» Requirement: Extract, without alteration, each line from the start of the listing to the line bearing "מדוע כדאי להתקין פרקט בחדר?".

» Task material:
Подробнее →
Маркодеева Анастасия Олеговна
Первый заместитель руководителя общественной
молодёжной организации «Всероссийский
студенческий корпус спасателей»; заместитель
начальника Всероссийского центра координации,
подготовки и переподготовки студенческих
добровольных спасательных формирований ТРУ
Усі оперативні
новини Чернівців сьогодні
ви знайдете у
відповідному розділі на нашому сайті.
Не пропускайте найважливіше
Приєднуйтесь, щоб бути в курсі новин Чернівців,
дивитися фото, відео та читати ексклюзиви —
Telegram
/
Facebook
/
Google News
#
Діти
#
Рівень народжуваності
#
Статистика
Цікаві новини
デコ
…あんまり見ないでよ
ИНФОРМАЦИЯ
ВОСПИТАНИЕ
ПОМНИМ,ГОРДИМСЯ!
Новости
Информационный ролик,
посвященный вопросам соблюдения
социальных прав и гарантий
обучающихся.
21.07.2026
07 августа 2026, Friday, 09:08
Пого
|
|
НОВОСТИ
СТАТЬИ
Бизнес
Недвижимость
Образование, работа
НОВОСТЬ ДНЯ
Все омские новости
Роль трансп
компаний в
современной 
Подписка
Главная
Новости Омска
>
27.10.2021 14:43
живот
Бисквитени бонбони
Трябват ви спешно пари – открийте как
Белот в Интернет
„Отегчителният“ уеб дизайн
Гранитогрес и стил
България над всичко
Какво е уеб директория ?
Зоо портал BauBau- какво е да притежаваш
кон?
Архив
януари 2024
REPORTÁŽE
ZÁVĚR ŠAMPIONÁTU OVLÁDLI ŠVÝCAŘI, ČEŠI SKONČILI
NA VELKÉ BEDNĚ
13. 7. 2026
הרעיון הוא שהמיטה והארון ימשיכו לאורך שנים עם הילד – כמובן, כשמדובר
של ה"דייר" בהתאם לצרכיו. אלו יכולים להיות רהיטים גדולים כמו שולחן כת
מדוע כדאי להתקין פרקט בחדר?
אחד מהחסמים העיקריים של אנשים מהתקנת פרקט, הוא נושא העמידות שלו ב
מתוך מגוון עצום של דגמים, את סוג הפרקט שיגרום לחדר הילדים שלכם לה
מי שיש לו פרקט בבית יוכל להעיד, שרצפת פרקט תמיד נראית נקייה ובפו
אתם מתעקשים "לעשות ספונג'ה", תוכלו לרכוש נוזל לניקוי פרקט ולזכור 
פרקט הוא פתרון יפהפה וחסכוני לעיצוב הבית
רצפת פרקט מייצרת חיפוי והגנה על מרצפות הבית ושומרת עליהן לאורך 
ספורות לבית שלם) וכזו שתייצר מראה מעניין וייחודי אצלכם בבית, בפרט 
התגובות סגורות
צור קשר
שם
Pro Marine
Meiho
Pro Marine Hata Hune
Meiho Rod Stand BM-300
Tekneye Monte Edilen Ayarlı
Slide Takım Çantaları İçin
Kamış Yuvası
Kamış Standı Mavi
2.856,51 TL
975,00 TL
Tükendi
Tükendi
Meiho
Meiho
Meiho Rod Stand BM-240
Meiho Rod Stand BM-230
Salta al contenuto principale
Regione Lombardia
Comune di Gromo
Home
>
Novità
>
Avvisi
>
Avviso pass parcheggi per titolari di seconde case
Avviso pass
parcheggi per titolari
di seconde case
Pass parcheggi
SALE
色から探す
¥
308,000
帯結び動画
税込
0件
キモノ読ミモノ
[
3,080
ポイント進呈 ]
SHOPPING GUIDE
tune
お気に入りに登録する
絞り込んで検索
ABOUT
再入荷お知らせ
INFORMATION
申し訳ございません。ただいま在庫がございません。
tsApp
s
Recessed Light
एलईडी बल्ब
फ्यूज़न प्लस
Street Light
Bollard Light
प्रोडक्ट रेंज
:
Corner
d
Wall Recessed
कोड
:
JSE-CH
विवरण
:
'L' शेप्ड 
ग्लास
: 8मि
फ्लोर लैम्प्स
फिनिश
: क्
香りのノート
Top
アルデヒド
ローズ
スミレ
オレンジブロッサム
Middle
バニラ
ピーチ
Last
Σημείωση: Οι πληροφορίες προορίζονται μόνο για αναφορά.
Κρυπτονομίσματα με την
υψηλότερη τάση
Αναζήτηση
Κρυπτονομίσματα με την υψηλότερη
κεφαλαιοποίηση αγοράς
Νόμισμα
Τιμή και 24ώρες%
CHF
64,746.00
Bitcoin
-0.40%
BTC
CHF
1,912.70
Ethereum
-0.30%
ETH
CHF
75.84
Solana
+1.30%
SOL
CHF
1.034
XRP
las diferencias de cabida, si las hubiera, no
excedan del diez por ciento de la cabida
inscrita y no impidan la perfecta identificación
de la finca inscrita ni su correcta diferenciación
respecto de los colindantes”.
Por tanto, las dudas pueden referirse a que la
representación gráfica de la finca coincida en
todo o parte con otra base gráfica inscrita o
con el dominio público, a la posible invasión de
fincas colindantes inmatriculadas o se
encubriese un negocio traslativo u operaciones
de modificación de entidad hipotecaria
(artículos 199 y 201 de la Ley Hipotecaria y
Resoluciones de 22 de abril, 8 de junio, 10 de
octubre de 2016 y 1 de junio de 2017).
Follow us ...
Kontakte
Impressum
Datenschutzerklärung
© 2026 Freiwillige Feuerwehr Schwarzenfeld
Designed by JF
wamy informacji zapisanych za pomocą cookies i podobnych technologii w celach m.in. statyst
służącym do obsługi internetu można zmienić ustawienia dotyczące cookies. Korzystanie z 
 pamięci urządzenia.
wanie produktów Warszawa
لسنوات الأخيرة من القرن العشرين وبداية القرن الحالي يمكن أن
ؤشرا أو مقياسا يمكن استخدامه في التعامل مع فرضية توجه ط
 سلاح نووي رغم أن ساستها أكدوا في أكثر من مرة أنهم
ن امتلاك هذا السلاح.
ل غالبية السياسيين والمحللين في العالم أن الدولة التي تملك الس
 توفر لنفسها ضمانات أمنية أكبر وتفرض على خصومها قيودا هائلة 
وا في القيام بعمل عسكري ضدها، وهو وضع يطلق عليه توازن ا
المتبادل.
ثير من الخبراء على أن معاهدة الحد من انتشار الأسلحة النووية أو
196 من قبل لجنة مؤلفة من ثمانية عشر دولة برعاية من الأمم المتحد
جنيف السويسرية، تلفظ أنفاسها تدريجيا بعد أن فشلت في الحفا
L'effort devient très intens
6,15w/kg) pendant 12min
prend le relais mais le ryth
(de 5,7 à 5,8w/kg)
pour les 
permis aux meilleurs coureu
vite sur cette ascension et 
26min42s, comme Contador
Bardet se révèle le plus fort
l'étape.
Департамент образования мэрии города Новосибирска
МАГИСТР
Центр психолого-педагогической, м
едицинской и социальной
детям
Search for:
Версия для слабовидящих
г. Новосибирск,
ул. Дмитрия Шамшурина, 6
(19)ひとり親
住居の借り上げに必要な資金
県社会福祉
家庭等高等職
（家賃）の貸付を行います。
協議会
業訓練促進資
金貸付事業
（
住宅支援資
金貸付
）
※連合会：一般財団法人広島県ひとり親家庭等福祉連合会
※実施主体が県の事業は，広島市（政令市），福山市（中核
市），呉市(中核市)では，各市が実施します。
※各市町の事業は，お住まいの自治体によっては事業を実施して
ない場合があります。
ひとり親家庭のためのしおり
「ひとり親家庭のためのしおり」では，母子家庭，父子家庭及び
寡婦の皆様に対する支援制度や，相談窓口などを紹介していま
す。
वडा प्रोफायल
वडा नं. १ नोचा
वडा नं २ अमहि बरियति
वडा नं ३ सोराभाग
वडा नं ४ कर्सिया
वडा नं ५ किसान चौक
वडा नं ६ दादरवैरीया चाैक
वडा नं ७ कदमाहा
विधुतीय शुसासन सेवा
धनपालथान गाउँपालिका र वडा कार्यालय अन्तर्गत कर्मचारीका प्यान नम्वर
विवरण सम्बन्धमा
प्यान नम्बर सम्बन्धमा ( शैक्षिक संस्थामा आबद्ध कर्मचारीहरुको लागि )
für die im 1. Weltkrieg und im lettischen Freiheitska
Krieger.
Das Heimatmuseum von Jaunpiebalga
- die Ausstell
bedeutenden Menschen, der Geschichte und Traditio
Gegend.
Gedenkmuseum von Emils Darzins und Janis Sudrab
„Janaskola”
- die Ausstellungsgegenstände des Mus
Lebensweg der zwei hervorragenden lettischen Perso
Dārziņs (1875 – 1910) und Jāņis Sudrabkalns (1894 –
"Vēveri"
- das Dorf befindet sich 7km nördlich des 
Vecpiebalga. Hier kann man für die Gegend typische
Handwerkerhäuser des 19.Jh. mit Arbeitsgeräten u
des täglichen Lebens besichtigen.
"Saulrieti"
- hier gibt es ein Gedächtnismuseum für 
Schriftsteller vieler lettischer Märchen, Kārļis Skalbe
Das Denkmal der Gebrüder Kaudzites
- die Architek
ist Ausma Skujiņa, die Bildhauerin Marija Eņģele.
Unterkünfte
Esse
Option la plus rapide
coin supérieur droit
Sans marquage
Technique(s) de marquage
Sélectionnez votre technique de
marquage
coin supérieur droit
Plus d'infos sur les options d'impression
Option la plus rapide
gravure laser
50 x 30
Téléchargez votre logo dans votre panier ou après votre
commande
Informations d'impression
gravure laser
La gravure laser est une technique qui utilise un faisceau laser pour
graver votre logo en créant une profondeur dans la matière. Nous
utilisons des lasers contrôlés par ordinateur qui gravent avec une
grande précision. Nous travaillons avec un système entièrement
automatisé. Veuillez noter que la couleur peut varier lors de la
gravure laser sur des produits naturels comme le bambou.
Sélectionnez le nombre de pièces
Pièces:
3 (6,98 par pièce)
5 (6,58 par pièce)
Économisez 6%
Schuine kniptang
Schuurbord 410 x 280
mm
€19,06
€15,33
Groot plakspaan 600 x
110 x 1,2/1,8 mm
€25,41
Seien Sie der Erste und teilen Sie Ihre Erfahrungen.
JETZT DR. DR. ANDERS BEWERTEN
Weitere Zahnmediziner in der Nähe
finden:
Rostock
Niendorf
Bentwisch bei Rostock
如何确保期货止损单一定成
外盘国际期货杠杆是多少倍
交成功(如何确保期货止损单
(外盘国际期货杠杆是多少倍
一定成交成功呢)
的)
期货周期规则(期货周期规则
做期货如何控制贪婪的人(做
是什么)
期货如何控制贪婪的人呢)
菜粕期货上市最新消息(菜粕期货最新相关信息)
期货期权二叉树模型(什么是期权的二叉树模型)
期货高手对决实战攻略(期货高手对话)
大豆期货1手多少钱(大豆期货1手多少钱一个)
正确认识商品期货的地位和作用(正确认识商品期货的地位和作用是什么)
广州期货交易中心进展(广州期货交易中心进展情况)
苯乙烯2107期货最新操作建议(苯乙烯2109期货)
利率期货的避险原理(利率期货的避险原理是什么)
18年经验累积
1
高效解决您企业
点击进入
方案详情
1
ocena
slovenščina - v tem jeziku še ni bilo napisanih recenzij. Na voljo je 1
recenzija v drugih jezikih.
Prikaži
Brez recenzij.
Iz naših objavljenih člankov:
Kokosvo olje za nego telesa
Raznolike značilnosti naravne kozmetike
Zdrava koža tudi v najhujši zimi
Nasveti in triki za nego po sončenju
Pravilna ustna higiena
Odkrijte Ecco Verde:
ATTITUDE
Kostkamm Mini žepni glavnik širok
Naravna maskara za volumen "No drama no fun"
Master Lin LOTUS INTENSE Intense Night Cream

» Expected answer:
Подробнее →
Маркодеева Анастасия Олеговна
Первый заместитель руководителя общественной
молодёжной организации «Всероссийский
студенческий корпус спасателей»; заместитель
начальника Всероссийского центра координации,
подготовки и переподготовки студенческих
добровольных спасательных формирований ТРУ
Усі оперативні
новини Чернівців сьогодні
ви знайдете у
відповідному розділі на нашому сайті.
Не пропускайте найважливіше
Приєднуйтесь, щоб бути в курсі новин Чернівців,
дивитися фото, відео та читати ексклюзиви —
Telegram
/
Facebook
/
Google News
#
Діти
#
Рівень народжуваності
#
Статистика
Цікаві новини
デコ
…あんまり見ないでよ
ИНФОРМАЦИЯ
ВОСПИТАНИЕ
ПОМНИМ,ГОРДИМСЯ!
Новости
Информационный ролик,
посвященный вопросам соблюдения
социальных прав и гарантий
обучающихся.
21.07.2026
07 августа 2026, Friday, 09:08
Пого
|
|
НОВОСТИ
СТАТЬИ
Бизнес
Недвижимость
Образование, работа
НОВОСТЬ ДНЯ
Все омские новости
Роль трансп
компаний в
современной 
Подписка
Главная
Новости Омска
>
27.10.2021 14:43
живот
Бисквитени бонбони
Трябват ви спешно пари – открийте как
Белот в Интернет
„Отегчителният“ уеб дизайн
Гранитогрес и стил
България над всичко
Какво е уеб директория ?
Зоо портал BauBau- какво е да притежаваш
кон?
Архив
януари 2024
REPORTÁŽE
ZÁVĚR ŠAMPIONÁTU OVLÁDLI ŠVÝCAŘI, ČEŠI SKONČILI
NA VELKÉ BEDNĚ
13. 7. 2026
הרעיון הוא שהמיטה והארון ימשיכו לאורך שנים עם הילד – כמובן, כשמדובר
של ה"דייר" בהתאם לצרכיו. אלו יכולים להיות רהיטים גדולים כמו שולחן כת
מדוע כדאי להתקין פרקט בחדר?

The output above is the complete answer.